### Excerpt to read

1. Field of Invention
The present invention relates generally to rebuilds in the field of RAID (Redundant Array of Independent Disks).
2. Description of Related Art
The present invention relates generally to RAID. RAID is a storage technology that combines multiple disk drive components into a logical unit, a form of virtualization, primarily in order to reduce errors caused by disk failure, in particular in a network. Data is broken up into blocks stored on several disks in a sequential manner known as data striping. Often a parity block will form a means of checking for errors and reconstructing data in the event of a failure of one of the disk drives, forming parity redundancy.
Properly configured, RAID produces several benefits. RAID benefits include higher data security via redundancy (save RAID 0 configurations), fault tolerance, improved access to data (data availability), increased integrated capacity for creating large amounts of contiguous disk space, and improved performance. RAID costs include more expensive hardware and specialized maintenance requirements.
There are many types of RAID, especially if one includes hybrid (nested) RAID systems, however, RAID Levels 0-6 successfully define all typical data mapping and protection schemes for disk-based storage systems. Other classification systems for RAID include failure-resistant (systems that protect against data loss due to drive failure), failure-tolerant (systems that protect against loss of data access due to failure of any single or multiple component), and disaster-tolerant (systems that consist of two or more independent zones, either of which provides access to stored data).

### Extracted information
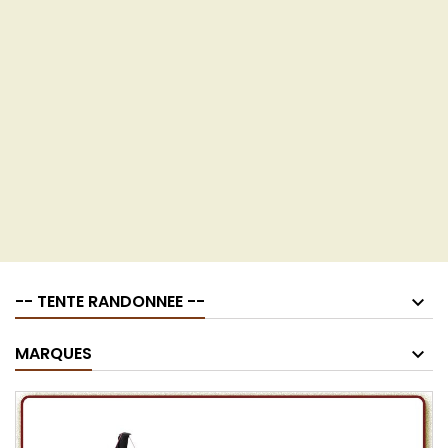
-- TENTE RANDONNEE --
MARQUES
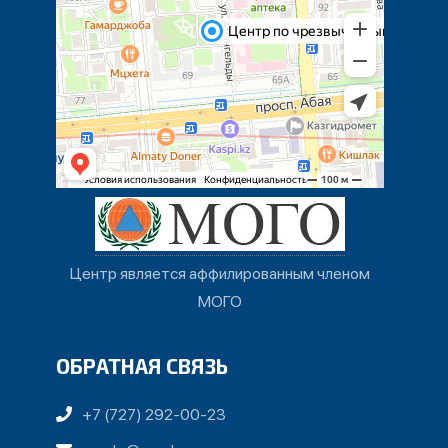
Центр является аффилированным членом
МОГО
ОБРАТНАЯ СВЯЗЬ
+7 (727) 292-00-23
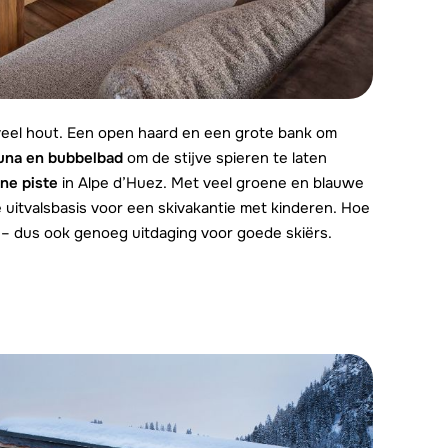
 veel hout. Een open haard en een grote bank om
una en bubbelbad
om de stijve spieren te laten
ne piste
in Alpe d’Huez. Met veel groene en blauwe
e uitvalsbasis voor een skivakantie met kinderen. Hoe
n – dus ook genoeg uitdaging voor goede skiërs.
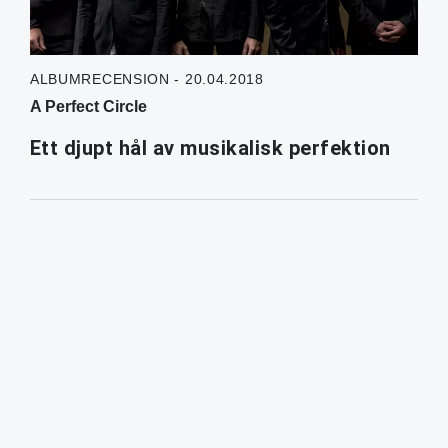
ALBUMRECENSION - 20.04.2018
A Perfect Circle
Ett djupt hål av musikalisk perfektion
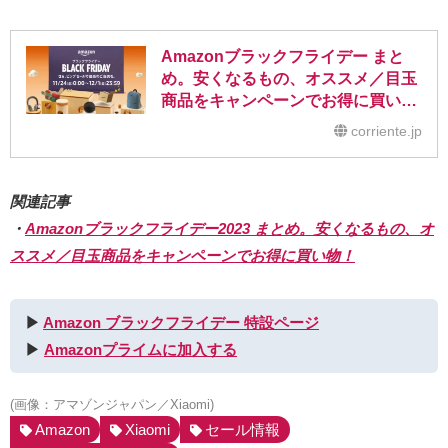
Amazonブラックフライデー まと
め。安くなるもの、オススメ／目玉
商品をキャンペーンでお得に買い
物！
corriente.jp
関連記事
・
Amazonブラックフライデー2023 まとめ。安くなるもの、オ
ススメ／目玉商品をキャンペーンでお得に買い物！
▶︎
Amazon ブラックフライデー 特設ページ
▶︎
Amazonプライムに加入する
(画像：アマゾンジャパン／Xiaomi)
Amazon
Xiaomi
セール情報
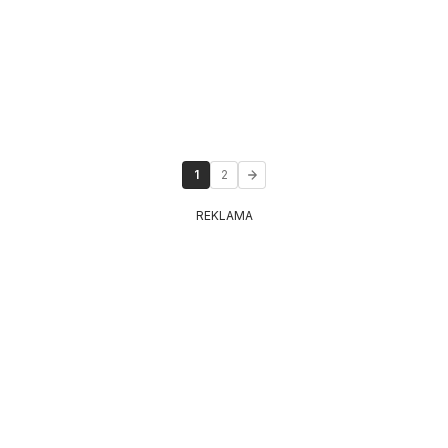
1
2
REKLAMA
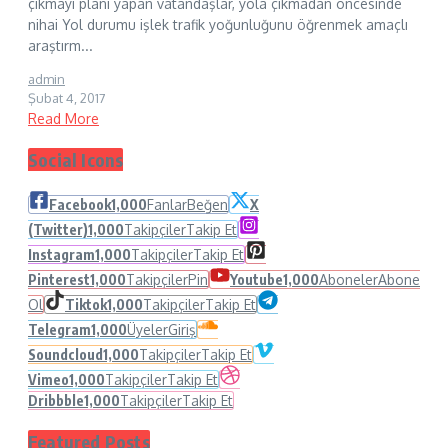
çıkmayı planı yapan vatandaşlar, yola çıkmadan öncesinde
nihai Yol durumu işlek trafik yoğunluğunu öğrenmek amaçlı
araştırm...
admin
Şubat 4, 2017
Read More
Social Icons
Facebook
1,000
Fanlar
Beğen
X
(Twitter)
1,000
Takipçiler
Takip Et
Instagram
1,000
Takipçiler
Takip Et
Pinterest
1,000
Takipçiler
Pin
Youtube
1,000
Aboneler
Abone
Ol
Tiktok
1,000
Takipçiler
Takip Et
Telegram
1,000
Üyeler
Giriş
Soundcloud
1,000
Takipçiler
Takip Et
Vimeo
1,000
Takipçiler
Takip Et
Dribbble
1,000
Takipçiler
Takip Et
Featured Posts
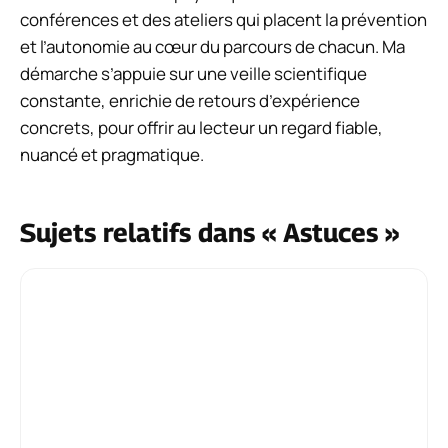
conférences et des ateliers qui placent la prévention
et l’autonomie au cœur du parcours de chacun. Ma
démarche s’appuie sur une veille scientifique
constante, enrichie de retours d’expérience
concrets, pour offrir au lecteur un regard fiable,
nuancé et pragmatique.
Sujets relatifs dans « Astuces »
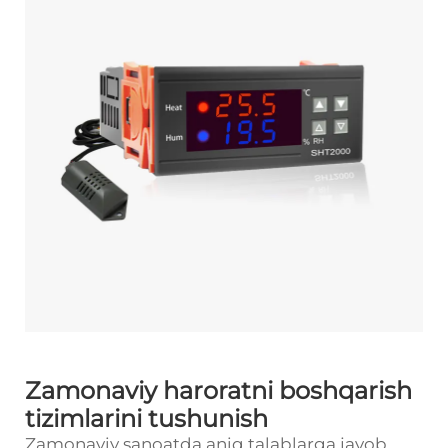
Zamonaviy haroratni boshqarish
tizimlarini tushunish
Zamonaviy sanoatda aniq talablarga javob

### What the task requires
Continue the background text on RAID, starting right after its last sentence.

### Exercise output
Some popular RAID Levels include RAID 0, RAID 5 and RAID 6. RAID 0 is block-Level striping without parity or mirroring, with zero redundancy. It provides improved performance and additional storage but no fault tolerance. In RAID 0, blocks are written to their respective drives simultaneously on the same sector, which smaller sections of the data to be read off each drive in parallel, increasing bandwidth. RAID 0 does not implement error checking, so any error is uncorrectable. RAID 0 is often used in hybrid RAID systems to increase performance. RAID 5 is block-level striping with distributed parity, with the parity distributed along with the data and all but one drive are present for use, with the one drive being in reserve in the event of a single drive failure. In the event of a single drive failure, the array is not destroyed and any subsequent reads of data can be calculated from the distributed parity such that the drive failure is masked from the end user. A single drive failure however results in reduced performance of the entire array until the failed drive has been replaced and the associated data rebuilt. RAID 6 is block-level striping with double distributed parity and provides fault tolerance of two drive failures. The array continues to operate with even up to two failed drives. The advantage of RAID 6 is that it makes larger RAID groups more feasible, which is important as large-capacity drives lengthen the time needed to recover to rebuild and recover from the failure of a single drive.
Copyback is the replacement of a functioning array member disk by another member, by copying the disk contents to the replacement disk. Copyback is often used to replace a failing component, before it fails and degrades the array or restore a particular physical configuration for an array and is accomplished without reduction of the array.
Secondary memory stored in traditional spindle-based hard drives has a number of rotating disk platters storing data read by a magnetic head held by an armature. Modern drives typically have several heads and platters. For a single I/O operation to complete the armature must move the head to the sector in a platter track that holds data, a process called seeking, that has a seek time to complete, and wait for the desired sectors to rotate under the head, with the time it takes for this wait called rotational latency. These times and any delays caused by firmware, software or other hardware comprise the drive response.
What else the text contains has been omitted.